La proposta che emerse fu allora quella di prendere come perno l’Acquedotto Pugliese, collegarlo alle enormi riserve idriche della Basilicata e portare acqua abbondante in Campania, Calabria e Sicilia. In una prima fase si sarebbe cioè “nazionalizzata” l’acqua del Sud in una grande azienda unica che chiamammo Sma, Società meridionale delle acque. Lanciato e realizzato il piano, quella azienda pubblica poteva poi diventare una public company con la sua quotazione in borsa.
Beniamino Andreatta rimase solo e di quel progetto non se ne è più parlato. Siamo passati da una crisi idrica all’altra, specie nel Sud, e adesso parliamo di emergenza. Televisioni, giornali e social proprio in questi giorni hanno “rivelato” che la crisi non dipende dalla mancanza d’acqua, anche se il fatto che non piova da mesi accentua il problema, ma in gran parte dipende da un 40-60% di acqua dispersa lungo i tubi. A molti è sembrata una clamorosa notizia. È vecchia di 43 anni. Non è difficile capire quali interessi in questi decenni abbiamo impedito il Piano Andreatta.
Chiudo infine con una testimonianza ancor più personale.
Nel 1993 Francesco Rutelli fu eletto sindaco di Roma e mi fu chiesto di far parte del Consiglio di amministrazione dell’Acea che aveva un grande manager, Paolo Cuccia. All’inizio si gestì efficacemente la decisione dell’Antitrust secondo la quale l’Enel “doveva” cedere ad Acea 700mila utenze nel comune di Roma che diventò così una multiutility,gestendo insieme acqua e luce.
Il Comune di Roma ha da sempre una municipalizzata per la raccolta dei rifiuti, l’Ama che quindi andava ad affiancarsi strategicamente all’Acea. L’Ama spendeva (e spende tuttora) tanti soldi per smaltire i rifiuti, portandoli fuori dalla regione Lazio e anche fuori dall’Italia. L’Acea doveva pagare le sue fonti energetiche per produrre elettricità. Si delineò pertanto un progetto strategico che avrebbe mantenuto Roma pulita e avrebbe dato ai cittadini romani energia elettrica a prezzi più bassi. L’Acea avrebbe costruito e gestito tre termovalorizzatori con i quali produrre energia “comprando” i rifiuti dell’Ama, molto meno costosi delle altre fonti di energia, dando quindi ai romani elettricità a prezzi più bassi. L’Ama, invece di pagare per portare altrove i suoi rifiuti, li avrebbe venduti all’Acea e avrebbe incassato soldi con i quali avrebbe reso il servizio raccolta rifiuti di Roma il più efficiente d’Italia.

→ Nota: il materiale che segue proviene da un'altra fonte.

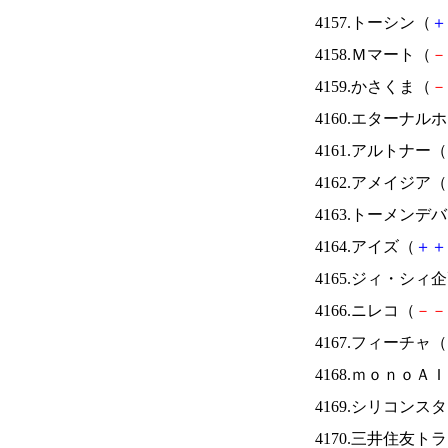
4157.トーシン（
＋
4158.Ｍマート（
－
4159.かさくま（
－
4160.エターナ
4161.アルトナー（
4162.アメイジア（
4163.トーメンデ
4164.アイズ（
＋
＋
4165.ジィ・シィ
4166.ニレコ（
－
－
4167.フィーチャ（
4168.ｍｏｎｏＡ
4169.シリコンス
4170.三井住友ト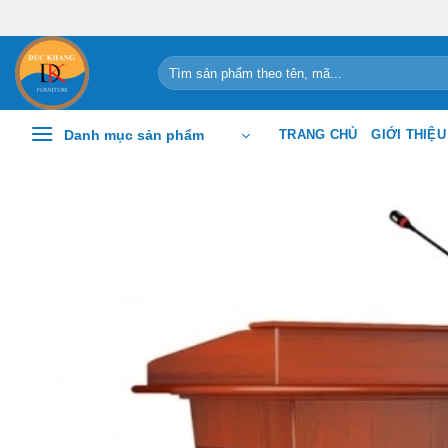
Chuyển
đến
nội
Tìm
kiếm:
dung
Danh mục sản phẩm
TRANG CHỦ
GIỚI THIỆU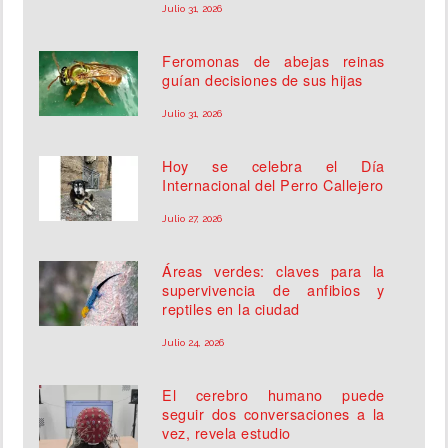
Julio 31, 2026
Feromonas de abejas reinas
guían decisiones de sus hijas
Julio 31, 2026
Hoy se celebra el Día
Internacional del Perro Callejero
Julio 27, 2026
Áreas verdes: claves para la
supervivencia de anfibios y
reptiles en la ciudad
Julio 24, 2026
El cerebro humano puede
seguir dos conversaciones a la
vez, revela estudio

In trent’anni non se ne è fatto nulla e oggi ci si scontra per un solo termovalorizzatore, mentre l’emergenza rifiuti ha alimentato l’emergenza cinghiali.
In sintesi, nel mondo, in Europa, in Italia abbiamo per decenni avuto troppi nasconditori di problemi strutturali, sacerdoti di riti e macumbe che pretendono di esorcizzare le continue “emergenze” che non sono tali.